Saturday, January 14, 2012

Diatribe Delhi

I met an Indian girl at a Dussehra Dinner gathering last year in Madrid. She was new to the city and we got talking. When it came to topic of our hometowns in India, and I mentioned Delhi- her reaction blew me away. “Oh, you’re a Delhiite” (Pronounced Delhi-ite). Wow, are we such notorious creatures? I thought.

It’s only been two years and a few months since I ceased to be a resident of Delhi, but this holiday season, I feel more alienated than I’d ever felt before.
The years before I left Delhi weren’t exactly spent in a tizzy of love with the city, yet this time around I can unequivocally attest to the fact that as this city engulfs me in smog, meaningless traditions, blatant disregard for humanity in general and disrespect for women, I can’t wait to run away, again.
The cars are being towed away for being illegally parked on roadsides, but where are the parking lots? Can an action not be justified, if there is no other institutional alternative available? It’s easy to target young couples in parks, since catching actual criminal requires prowess (or intent) that eludes the police force. And what might I ask do I do with men who stare at women unabashedly? Stare back at them for a couple of minutes and they shy away like a little mouse. Such is their machismo. And ah! It’s the woman’s provocativeness that is the reason for such overtures said some lady of political dominance.

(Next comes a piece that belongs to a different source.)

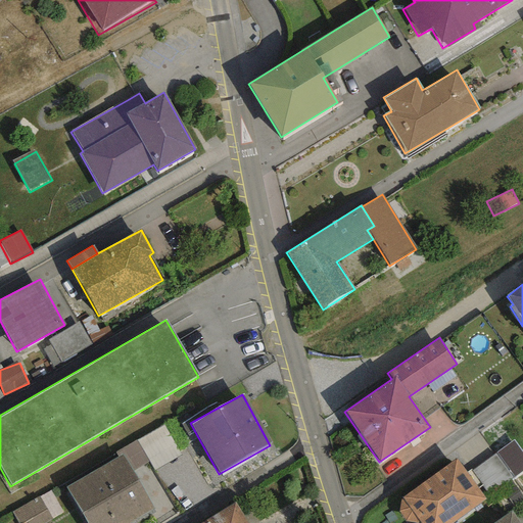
[(138,468),(174,444),(162,427),(127,452),(138,468)]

What about that fine lady with the high pitched voice, heels and a dark lipstick, who feels its her birthright to cut queues and barge in ahead of me? How many times must I draw out daggers so no one steals my spot in the queue?

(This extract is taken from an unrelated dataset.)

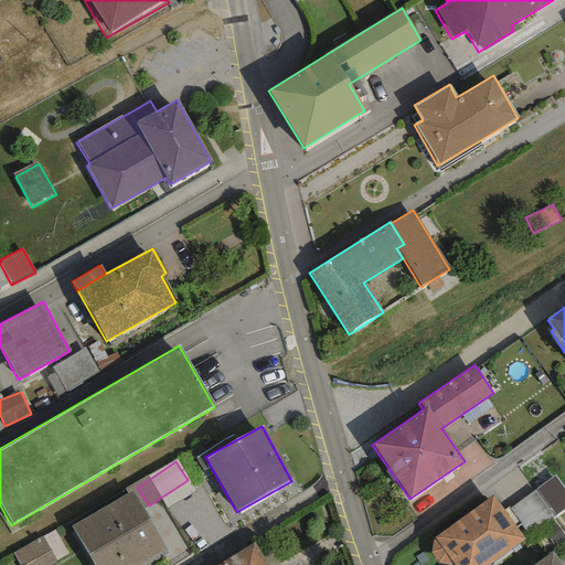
[(564,490),(554,476),(535,489),(555,515),(564,508),(564,490)]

And then, yes, the existential crisis of an unmarried girl of my age which is not fathomable to someone who is not an unmarried girl of my age.
I guess, us Delhiites realize these shortcomings, and in order to ameliorate the pain, must buy two cars each. Hello Traffic jams.
Delhi, you’ve failed to impress me. Yet again. Unfortunately, you’re like that family member who I can’t stand, but yet I must come back to. Bi-annually.
I’ll contend with being the occasional visitor. Or not.